LIKE– I loved Perennials. I was hooked from the first page and I tore through the novel in one day. I could not put it down. Perennials attracted me in several ways.

First, I never attended summer camp, but I desperately wanted to as a child. Summer camp is one of those things that I have romanticized based on friends talking about their own camp experiences and books like Perennials. I feel like I missed out on a quintessential American childhood experience, which attracts me to books on the subject. Perennials is not simply about camp, but it is about romanticizing the experience and that sense of nostalgia that keeps parents sending their children to camp. Perennials is about the ephemeral nature of growing up, where a summer truly is just a summer. Kids returning to camp can’t hold on to the exact recipe that made the previous summer so great, because they too have changed.

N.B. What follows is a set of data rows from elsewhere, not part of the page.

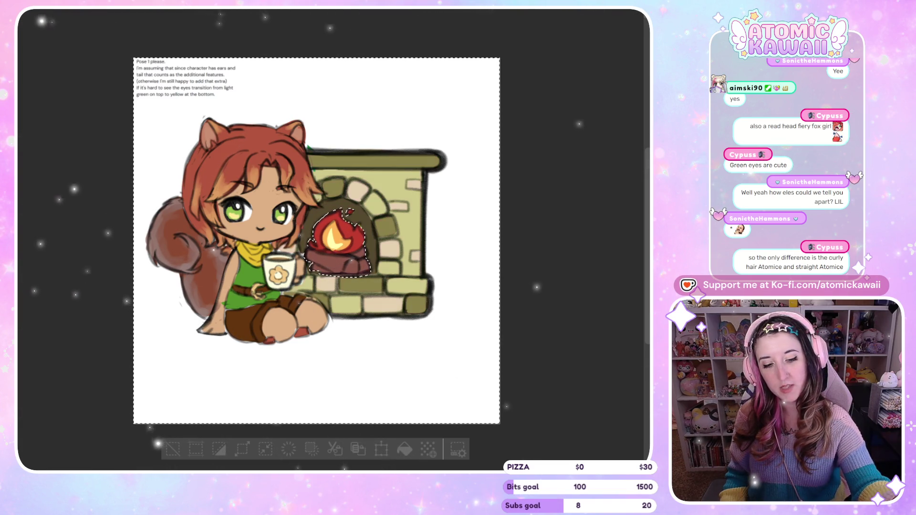
Shift the bricks' hue, compare with undo/redo, keep the muted olive-beige result and deselect.
mouse_move(516, 51)
mouse_down()
mouse_move(583, 59)
mouse_move(639, 47)
mouse_up()
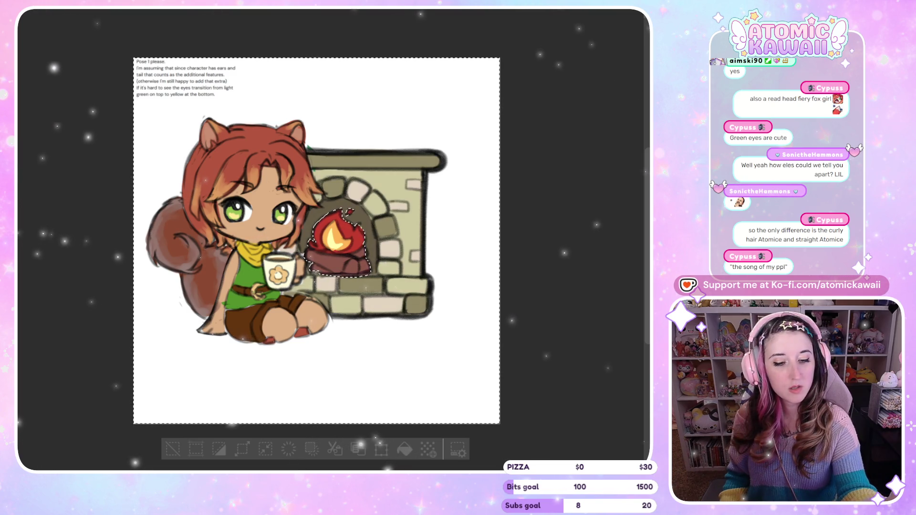
key(ctrl+z)
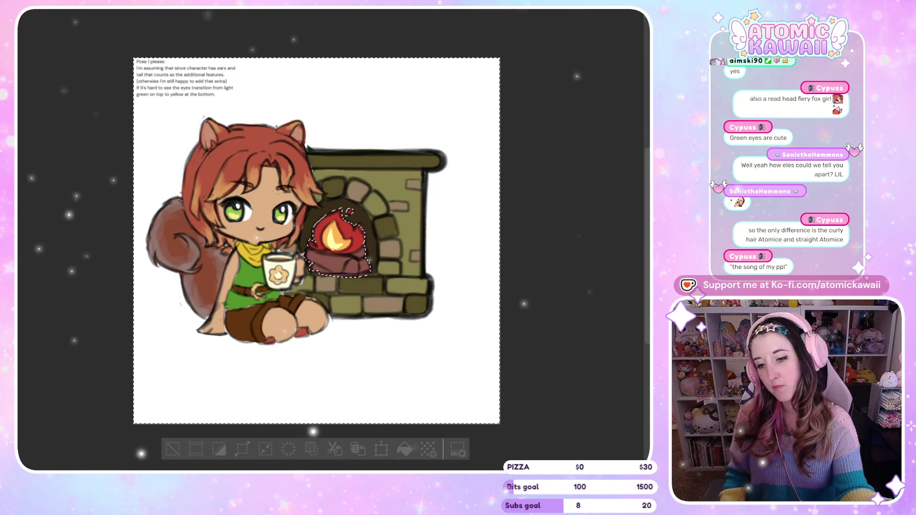
key(ctrl+z)
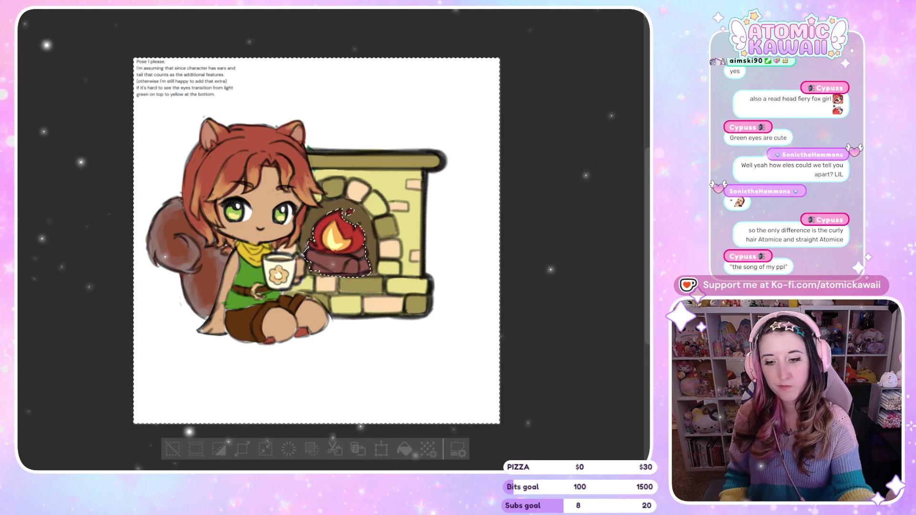
key(ctrl+y)
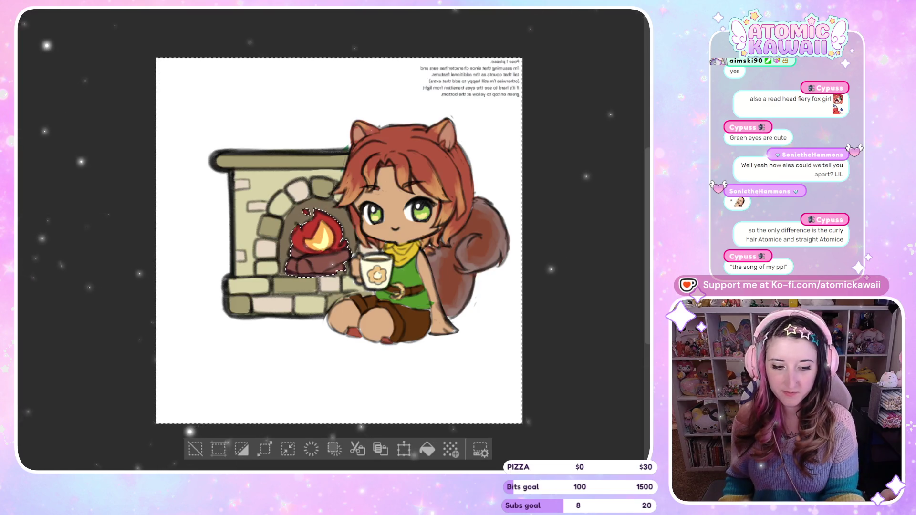
click(197, 450)
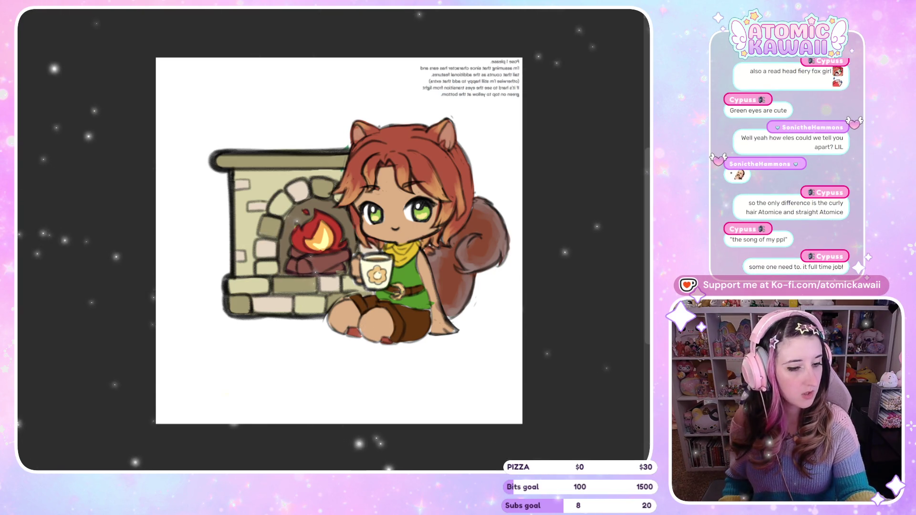
Toggle the horizontal canvas flip several times to check the recoloured drawing mirrored.
key(h)
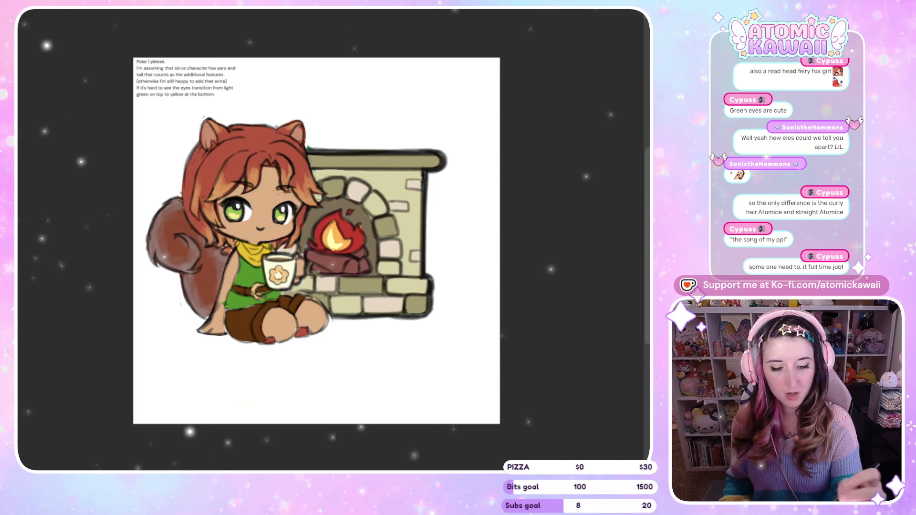
key(h)
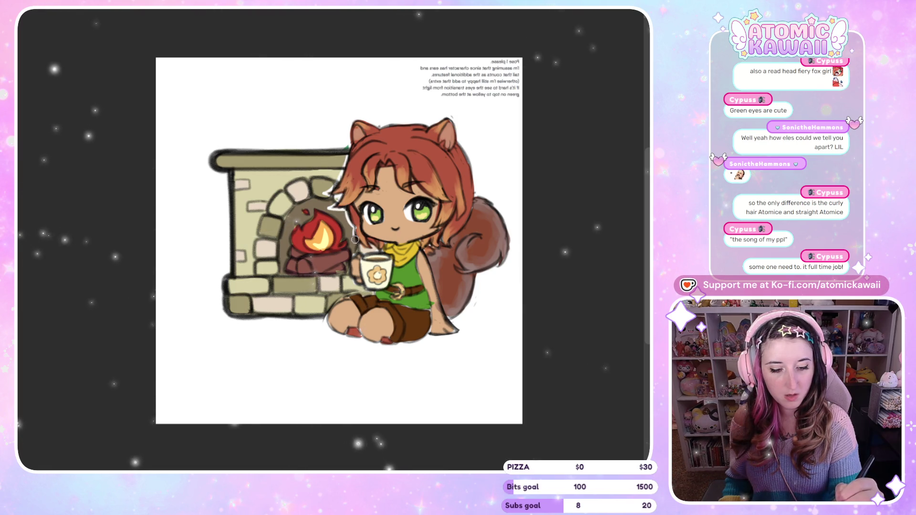
key(h)
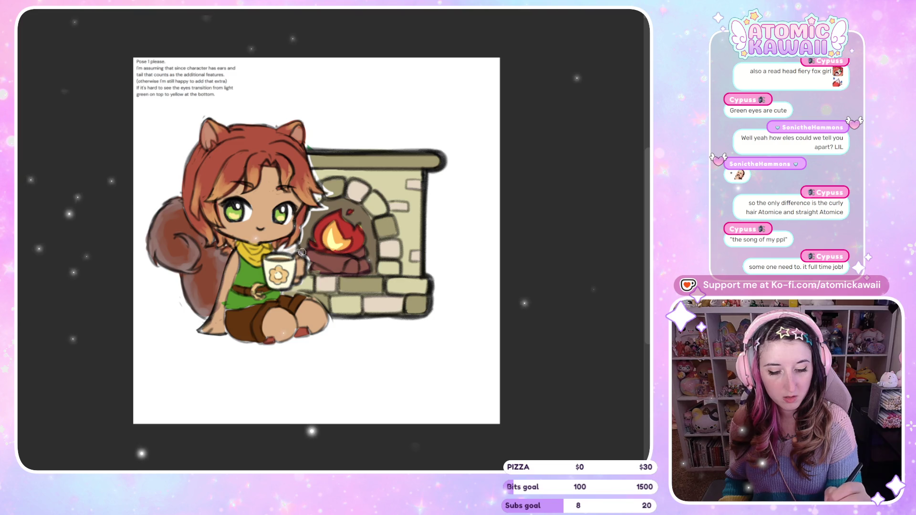
key(m)
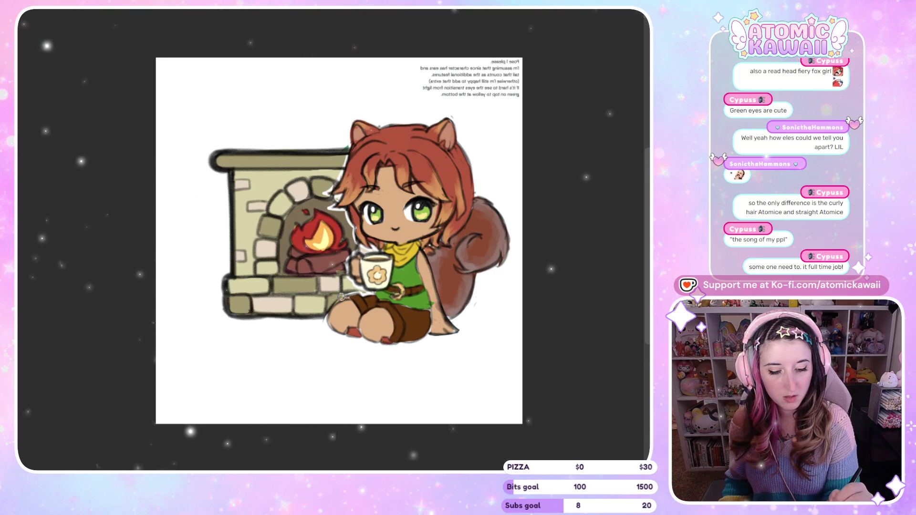
key(m)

Second, Berman has created memorable characters. One of the most memorable is Rachel’s mother, Denise. On the surface, Denise seems very scattered. In her twenties Denise was working as a secretary in a lawfirm and had an affair with a married, older lawyer; Rachel is the product of that relationship. Denise and Rachel have been a secret, second family for Rachel’s father. When she finally realizes that he will never leave his wife, Denise only accepts money for her daughter and struggles to support them in a one bedroom apartment in Manhattan. Although in many ways, Denise seems like a mess: she drinks, constantly smokes, and racks up speeding tickets, but beneath her rough exterior, she is fiercely protective of her daughter. Watching her character reveal itself through the course of the novel was a beautiful story arc and just one example of Berman’s talent for character development.

Third, Perennials has a shocking and affecting twist. I could not have predicted the ending and it knocked me sideways, leaving a lasting impression. Have Kleenex handy.

DISLIKE– This is so minor, but I found the storyline between Nell and Mo to be less engaging than those of the other characters. However, I think their perspective did add another layer to the story.

RECOMMEND– Yes!!! Berman is a gifted writer and I can’t wait to read her next novel. I hope it’s released soon. Perennials is a heartfelt story with rich characters and thought-provoking themes.